What fascinates me is the excessive separation of AMs in the US. I had two local stations in Quito, Ecuador that were on 570 and 590. They caused no problems between themselves, even though one was at the far south of the city and one to the far north.Yet even within a kilometer of either, the other was easily listenable on any kind of radio you could find.
 
What fascinates me is the excessive separation of AMs in the US. I had two local stations in Quito, Ecuador that were on 570 and 590. They caused no problems between themselves, even though one was at the far south of the city and one to the far north.Yet even within a kilometer of either, the other was easily listenable on any kind of radio you could find.

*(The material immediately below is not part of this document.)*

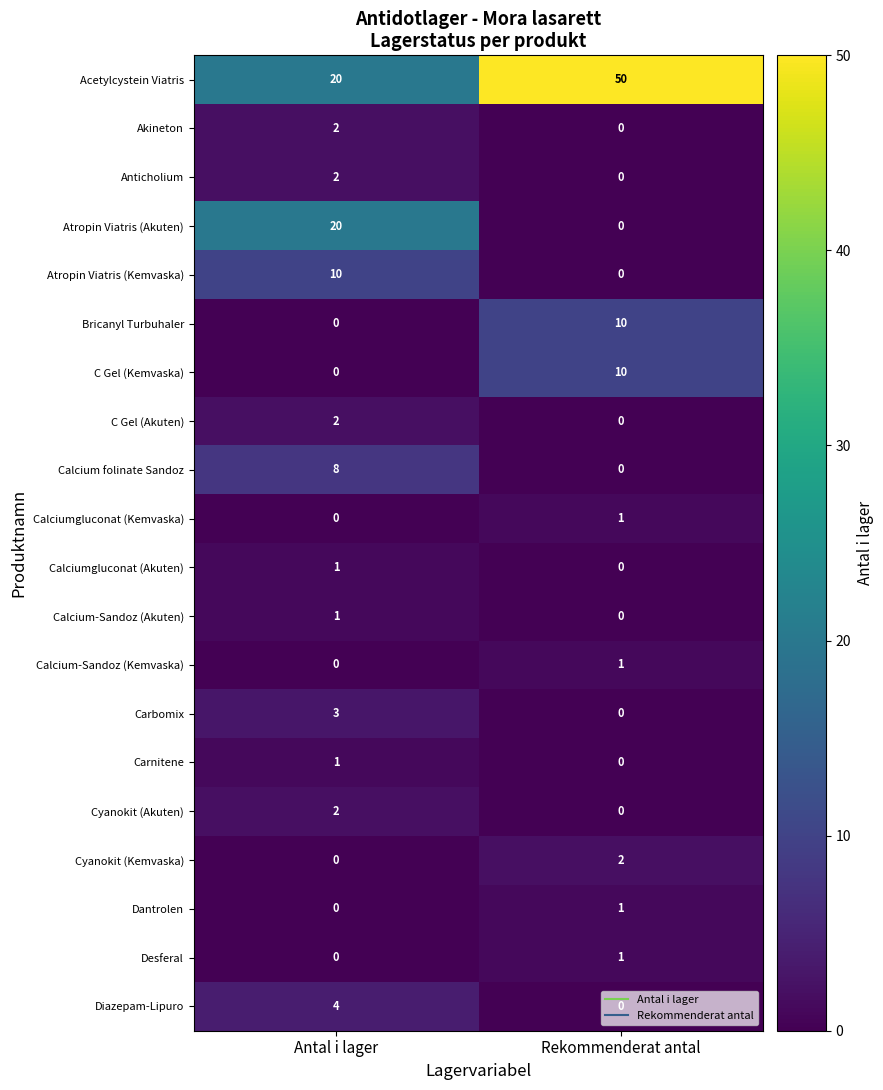

Which series has the widest spread of values?

Acetylcystein Viatris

I'm curious to know the power of each. Should I assume they were single tower, omni?
 
Theoretically, since you only have a 5 mV/m City Grade signal requirement, and 30 kHz third adjacent overlap requirement, you could put stations in the same city 30 kHz apart. But most stations in larger cities with a lot of factory and business area noisemakers tried to put 25 mV/m over the whole city.

Looking at some applications with possible 30 kHz Canadian restrictions, like WTOR 770 to CFZM 740, there doesn't appear to have the restriction any more. The 15 mV/m contours are shown on some exhibits, and they don't overlap with WTOR and CFZM. I would think that the US Mexico agreement no longer includes a 30 kHz restriction either.